My Heart About Birth Photography
Look, I get it. I REALLY do. I know our area is not the most natural minded birth area. That usually lends us to think of birth as looking "gross" or being vulnerable on a whole new level. And sure, it can be those things to some. So I really do get it.
And Birth Photography? Why on earth would someone want those moments of themselves when they feel their weakest and most undesirable be photographed? Why would someone invite another person that 1.) is not even family when most don't even want family to be in the birth space 2.) will see you struggle and at your most vulnerable 3.) when they are lurking and carrying such heavy equipment which turns it into the least "natural" thing someone can do.
So yes, I get it. If this is you, I was actually right there with you. Sure, we used our cell phones and before we ever had smart phones... our family camera that seemed to weighed 20 lbs... And I love those images no matter how we captured them. I laughed to myself when someone mentioned birth photography to me so many years ago. It seemed just un-needed to me.
But then we miscarried. We lost our third child. That loss really changed me from the inside out. I wouldn't wish it on anyone. The heartache of the daydreams I had to lay to rest of changing diapers and cleaning spit up and high fevers and imaginary bobos that needed kisses... That changed me. Deeply. I still ache for the child I wasn't able to hold on earth. I leaned on God in a way I never even knew to until that happened.

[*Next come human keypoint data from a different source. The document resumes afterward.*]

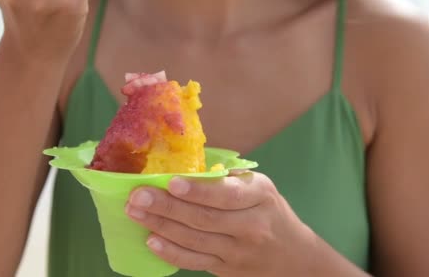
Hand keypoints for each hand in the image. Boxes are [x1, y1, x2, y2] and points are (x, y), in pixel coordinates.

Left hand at [125, 172, 316, 275]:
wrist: (294, 257)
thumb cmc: (270, 212)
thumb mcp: (260, 187)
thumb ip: (228, 177)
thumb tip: (185, 163)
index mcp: (260, 197)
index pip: (226, 195)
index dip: (198, 191)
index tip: (171, 182)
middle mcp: (250, 226)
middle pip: (204, 218)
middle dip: (167, 207)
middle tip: (138, 196)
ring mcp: (237, 252)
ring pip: (194, 240)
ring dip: (160, 225)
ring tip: (135, 212)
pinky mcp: (225, 270)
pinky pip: (194, 262)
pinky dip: (170, 252)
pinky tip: (151, 240)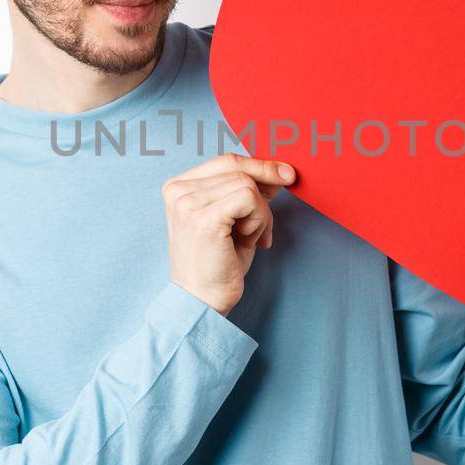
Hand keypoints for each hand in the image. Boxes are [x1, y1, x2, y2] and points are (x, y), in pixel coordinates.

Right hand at [161, 153, 296, 314]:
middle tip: (273, 214)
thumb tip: (276, 172)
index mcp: (179, 187)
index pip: (226, 161)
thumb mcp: (235, 221)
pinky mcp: (202, 218)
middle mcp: (178, 191)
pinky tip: (248, 241)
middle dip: (265, 190)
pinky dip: (259, 220)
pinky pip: (249, 198)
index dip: (260, 165)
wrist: (202, 303)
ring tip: (251, 239)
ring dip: (261, 214)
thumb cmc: (218, 265)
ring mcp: (187, 203)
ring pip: (247, 184)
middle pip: (238, 167)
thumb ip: (248, 193)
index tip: (286, 174)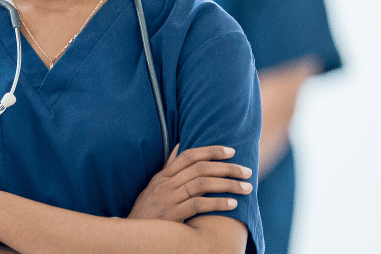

Here is what Loss taught me
Life is so precious and fleeting. Birth is not glamorous and full of red carpet moments. It most definitely is a blip on the radar as far as length of time goes. But those moments are some of the most precious my heart can treasure. Those moments of welcoming a miracle... a complete MIRACLE... into the world are pure and utter blessings. Glorious blessings.
The pain a mother has from bringing her child into this world can be gritty and raw and unpleasant to see for some. BUT THEY CARRY SO MUCH JOY! The way a mother works tirelessly to bring this blessing into the world should be captured and relived again and again. That legacy should be preserved. That is true love.
We spend so much money creating a picturesque wedding day. I think it is well deserved and so special and important. While we might not look as picture-perfect at our births, what we capture is just as special and beautiful:
Partners encouraging and supporting even when we feel we can't go on
Strength beyond what our bodies can handle
Whether cesarean, natural, medicated, or planned... a mother willing to put her focus and desires into welcoming a little life with endless possibilities into this world.
Silly moments of inside jokes and little mishaps that help bring joy to your heart when you need it most
Mundane objects like lip balm or essential oils or slippers or little candies that seem so simple but bring so much comfort in the thick of the hardest parts
Family that visits with the brightest happiness at the dawning of new life
A Woman at the end of herself that pushes past all doubt to do what is best for her and her child
So what do I want for my clients and ALL women on the Northshore of Deep South Louisiana?
I want women to come to a place, even if they think birth is not beautiful, where Birth Photography is the new normal that they long to have when they find out they're pregnant. I truly want this. These moments need to be captured and preserved.
There is no right or wrong way to document your birth story. That is up to you and you alone. These sacred moments don't have to be graphic. They can be delicate and modest. They can be silly and sweet or gritty and full of passion. I don't color your story to be anything but what you want. Why? Because it is beautiful and glorious no matter the circumstances. Your body is an incredible miracle capable of growing an amazing blessing. I know so many that regret not having their birth stories documented, but I don't know a single one that regret having their stories captured.